The appearance of workers in the desert will happen again and coincidences of meetings will occur at random, a possibility. Yes Emily we all live in possibility, should be aware and use it wisely – always to remembering to gather paradise.
But a paradise without a snake, what would have meant that to humanity? The shadows have stopped in the tree covering the air over asphalt –
This happened – just now –
Did it happen as part of a biography...

The words in a poem most difficult
Most important

The unidentified, open, abstract
This and all that remains is now

I walk this path
Coming going
Endless indivisible
Back and forth
Polder and desert


The process
Of then and now
And the road

I eliminated adjectives and I from the text I wrote, thinking again and again of 'This' and 'it'. The I gone, the text became independent, although flowing around the facts of life of the days I did the work and the essay: traveling with a small dog back to Antwerp, Belgium. My head filled with info about coincidences, chance, freedom... This type of thinking through the experiments was very liberating. Getting out of a comfort zone, feeling challenged and remembering all kinds of lines from poems studied... enjoying the task at hand.
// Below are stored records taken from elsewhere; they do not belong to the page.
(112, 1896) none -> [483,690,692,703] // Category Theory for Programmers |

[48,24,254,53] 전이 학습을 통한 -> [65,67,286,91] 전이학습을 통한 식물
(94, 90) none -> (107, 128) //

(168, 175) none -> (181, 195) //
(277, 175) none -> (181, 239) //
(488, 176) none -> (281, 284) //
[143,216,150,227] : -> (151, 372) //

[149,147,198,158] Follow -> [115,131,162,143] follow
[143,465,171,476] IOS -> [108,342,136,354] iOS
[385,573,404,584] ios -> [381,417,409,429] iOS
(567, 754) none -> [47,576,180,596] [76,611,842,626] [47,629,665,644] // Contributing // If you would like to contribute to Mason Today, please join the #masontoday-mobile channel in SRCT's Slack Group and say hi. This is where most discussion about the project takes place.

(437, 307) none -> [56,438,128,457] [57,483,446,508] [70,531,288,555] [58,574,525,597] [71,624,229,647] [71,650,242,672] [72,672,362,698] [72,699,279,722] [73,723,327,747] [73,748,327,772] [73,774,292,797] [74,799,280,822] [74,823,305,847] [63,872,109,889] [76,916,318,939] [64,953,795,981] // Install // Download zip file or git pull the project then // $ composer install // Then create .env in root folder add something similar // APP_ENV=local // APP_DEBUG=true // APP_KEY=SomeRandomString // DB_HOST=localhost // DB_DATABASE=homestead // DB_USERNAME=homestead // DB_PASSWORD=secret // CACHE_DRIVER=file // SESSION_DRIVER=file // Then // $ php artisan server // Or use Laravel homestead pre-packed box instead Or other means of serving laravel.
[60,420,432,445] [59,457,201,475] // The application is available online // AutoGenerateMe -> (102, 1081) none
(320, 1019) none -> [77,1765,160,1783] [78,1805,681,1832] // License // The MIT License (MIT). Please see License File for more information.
Swansong: The presentation in den Hopsack packed to the rafters

Finally the day came of the presentation of Rose Vandewalle's Zwanenzang/Swansong came. The day before, Jean Demey who was going to lay while Viv who read the Dutch text and I would read. Of course I read the English version since it is my translation. The only thing Jean asked was that I read the 33 poems calm and sober, leave five counts between the different poems. So at the evening Jean brought his black and shiny contrabass guitar and installed himself between the two readers a bid behind them. I loved what he did: a bit Ravi Shankar and a lot of Jean, but intimate, withheld, sober as he  had told me to read. Viv is a different person she taught in the Lemmen's Institute speech and diction. She would accentuate certain words, and thus created a different flow. Being on the stage I have no pictures to show... But the audience was quiet, listened and appreciated the introduction of Bert Jans from Dodo Press and the flow of Rose's work in the music and the different ways of reading. A friend, Bart Stouten was so sweet: he explained me why my translations into English are good. He said he felt I questioned the words at a deeper level in both languages and thus would find a better match between them. I must admit I was a bit flattered... The evening was warm and caring and every one had a good time.

Wednesday, September 2, 2015

Reading in the Rurhort Gallery.

Reading in three languages is quite a challenge when this is in a small gallery with nice people, and when one tries to give them all something to love. The poetry read was personal, yet in such a way that it could be shared, even without the right language. I have read some poetry by Native American authors and poetry I wrote. The musicians jamming behind me supported my reading. The atmosphere was great. The old ladies were kind and seemed to enjoy themselves. The spirit of cooperation was present and the general sphere generous. Here you find the slideshow Fred Schywek made that night. Enjoy. Thanks for the good time! His reading is outstanding!